Collected data:
++++++

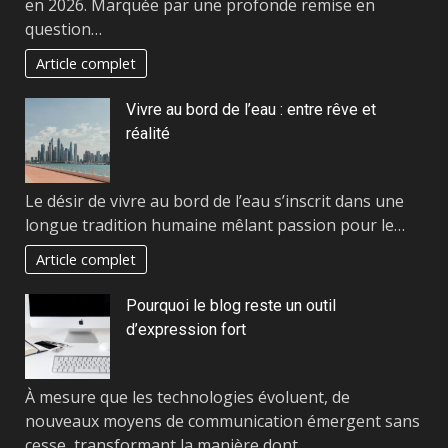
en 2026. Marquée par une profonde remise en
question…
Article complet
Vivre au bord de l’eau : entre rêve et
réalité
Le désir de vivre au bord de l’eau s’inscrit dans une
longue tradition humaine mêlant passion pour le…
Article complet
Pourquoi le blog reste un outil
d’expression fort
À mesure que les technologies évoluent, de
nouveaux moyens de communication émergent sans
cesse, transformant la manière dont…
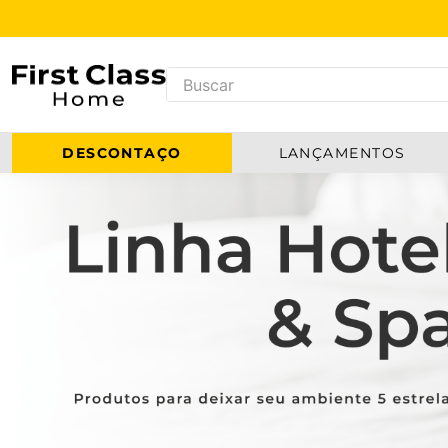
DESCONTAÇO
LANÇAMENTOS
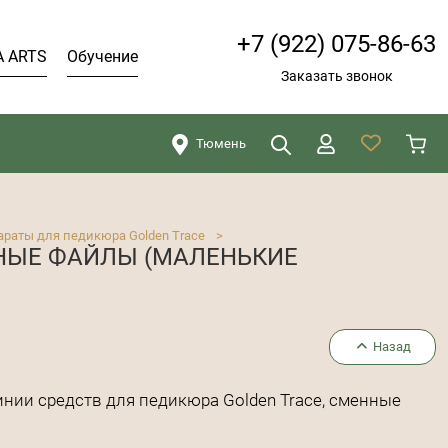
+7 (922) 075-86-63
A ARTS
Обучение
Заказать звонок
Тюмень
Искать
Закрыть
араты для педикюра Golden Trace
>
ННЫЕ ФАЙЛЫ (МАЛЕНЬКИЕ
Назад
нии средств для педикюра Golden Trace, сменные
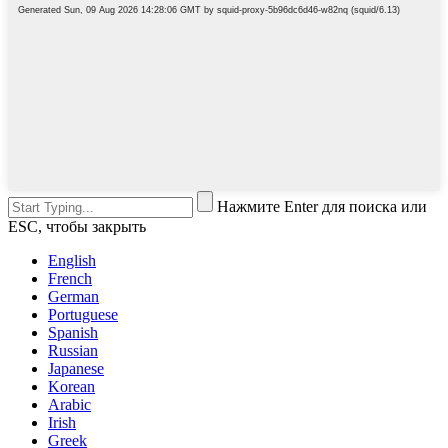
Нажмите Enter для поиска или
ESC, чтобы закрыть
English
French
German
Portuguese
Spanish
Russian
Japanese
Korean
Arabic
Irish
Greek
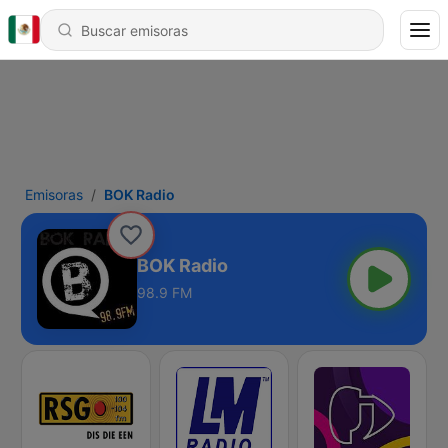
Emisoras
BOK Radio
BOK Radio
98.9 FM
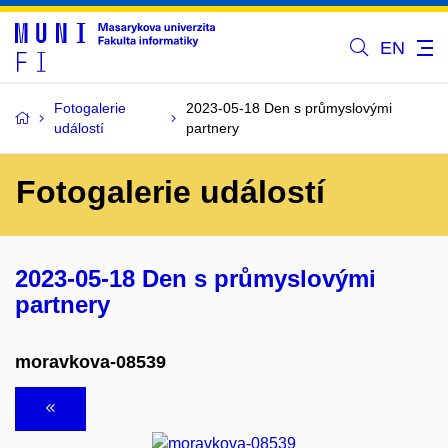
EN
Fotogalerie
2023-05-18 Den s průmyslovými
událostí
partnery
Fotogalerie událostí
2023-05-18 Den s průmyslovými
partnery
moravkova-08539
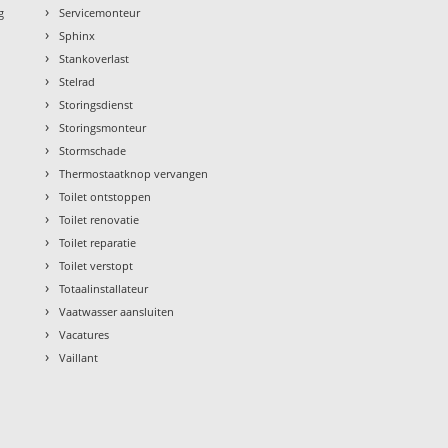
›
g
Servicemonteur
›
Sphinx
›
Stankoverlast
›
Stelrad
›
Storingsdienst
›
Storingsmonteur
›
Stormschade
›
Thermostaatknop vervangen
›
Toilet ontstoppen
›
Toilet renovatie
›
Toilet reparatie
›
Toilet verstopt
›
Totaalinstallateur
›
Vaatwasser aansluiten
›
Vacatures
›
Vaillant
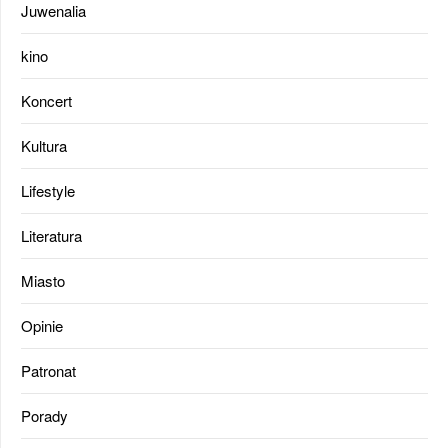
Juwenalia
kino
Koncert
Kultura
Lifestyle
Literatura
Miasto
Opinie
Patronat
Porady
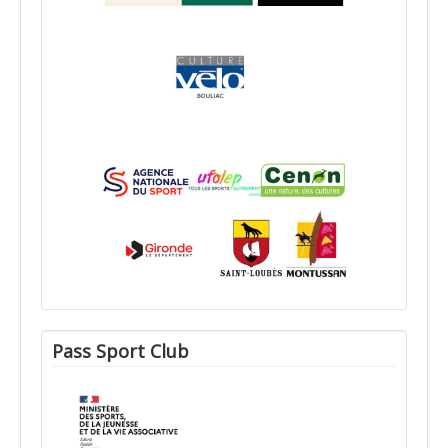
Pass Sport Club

++++++

Work to complete: Could you transcribe the records above exactly, leaving every picture out?

Final answer:
en 2026. Marquée par une profonde remise en
question…
Article complet
Vivre au bord de l’eau : entre rêve et
réalité
Le désir de vivre au bord de l’eau s’inscrit dans une
longue tradition humaine mêlant passion pour le…
Article complet
Pourquoi le blog reste un outil
d’expression fort
À mesure que les technologies évoluent, de
nouveaux moyens de communication émergent sans
cesse, transformant la manière dont…
DESCONTAÇO
LANÇAMENTOS
+7 (922) 075-86-63
A ARTS
Обучение
Заказать звонок
Тюмень
Искать
Закрыть
араты для педикюра Golden Trace
>
ННЫЕ ФАЙЛЫ (МАЛЕНЬКИЕ
Назад
нии средств для педикюра Golden Trace, сменные
Нажмите Enter для поиска или
ESC, чтобы закрыть
English
French
German
Portuguese
Spanish
Russian
Japanese
Korean
Arabic
Irish
Greek
Emisoras
BOK Radio
BOK Radio
98.9 FM
EN
Fotogalerie
2023-05-18 Den s průmyslovými
událostí
partnery
Fotogalerie událostí
2023-05-18 Den s průmyslovými
partnery
moravkova-08539
›
g
Servicemonteur
›
Sphinx
›
Stankoverlast
›
Stelrad
›
Storingsdienst
›
Storingsmonteur
›
Stormschade
›
Thermostaatknop vervangen
›
Toilet ontstoppen
›
Toilet renovatie
›
Toilet reparatie
›
Toilet verstopt
›
Totaalinstallateur
›
Vaatwasser aansluiten
›
Vacatures
›
Vaillant
Juwenalia
kino
Koncert
Kultura
Lifestyle
Literatura
Miasto
Opinie
Patronat
Porady
Pass Sport Club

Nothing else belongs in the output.